本文介绍了一种通过一系列比赛结果来精确确定参赛牛只技能排名的算法。该算法使用Floyd算法遍历所有可能的关系,最终确定哪些牛的排名可以被确切地定位。
| Time Limit: 1000MS | Memory Limit: 65536K | |
| Total Submissions: 14363 | Accepted: 8048 |
Description
N (1 ≤ N ≤ 100) cows, conveniently numbered 1..N, are participating in a programming contest. As we all know, some cows code better than others. Each cow has a certain constant skill rating that is unique among the competitors.
The contest is conducted in several head-to-head rounds, each between two cows. If cow A has a greater skill level than cow B (1 ≤ A ≤ N; 1 ≤ B ≤ N; A ≠ B), then cow A will always beat cow B.

-- Dataset content --
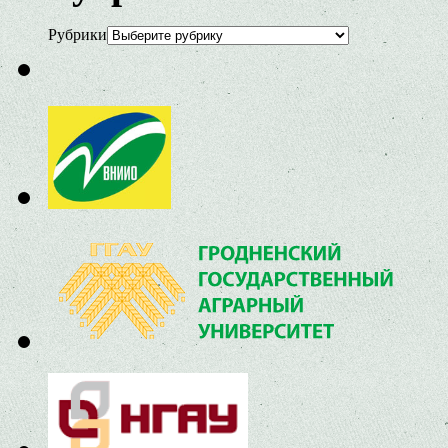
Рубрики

--

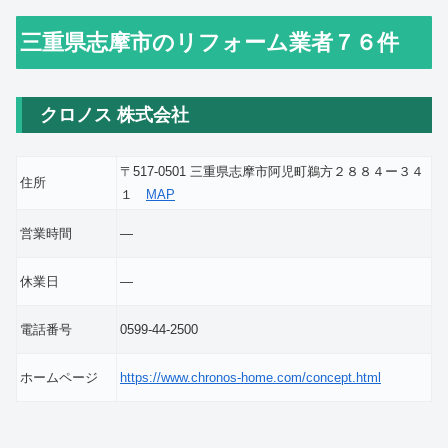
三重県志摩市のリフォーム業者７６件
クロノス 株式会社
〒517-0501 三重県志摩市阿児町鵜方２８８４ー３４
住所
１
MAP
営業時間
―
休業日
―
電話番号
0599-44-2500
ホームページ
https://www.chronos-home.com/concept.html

* * *

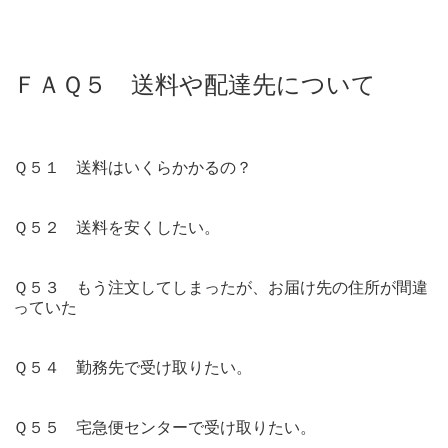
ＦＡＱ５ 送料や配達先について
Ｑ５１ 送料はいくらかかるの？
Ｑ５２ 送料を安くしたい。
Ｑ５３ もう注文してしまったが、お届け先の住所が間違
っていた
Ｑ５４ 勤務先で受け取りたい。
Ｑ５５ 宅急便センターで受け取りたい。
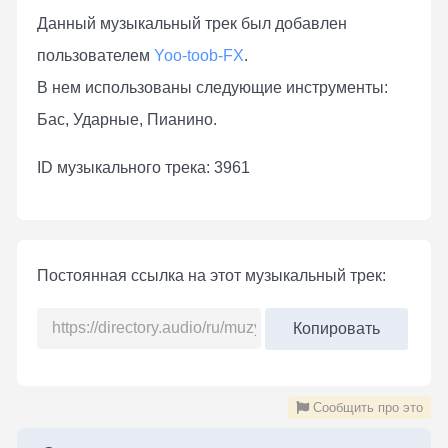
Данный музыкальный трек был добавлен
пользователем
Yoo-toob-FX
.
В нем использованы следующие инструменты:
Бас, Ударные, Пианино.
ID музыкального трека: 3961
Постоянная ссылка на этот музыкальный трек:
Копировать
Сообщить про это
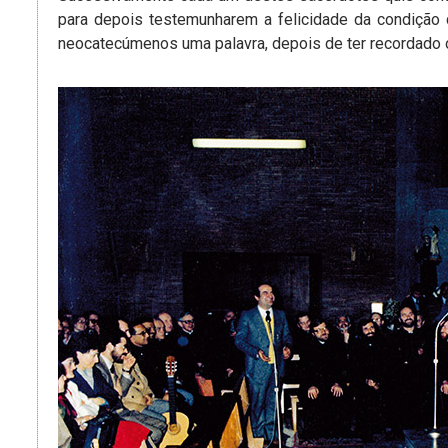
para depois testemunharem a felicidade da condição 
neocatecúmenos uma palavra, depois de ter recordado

-- Aim of the task --
In the text on the cow programming contest, what happens in a round when cow A has a greater skill level than cow B?

-- Result of this task --
Cow A will always beat cow B.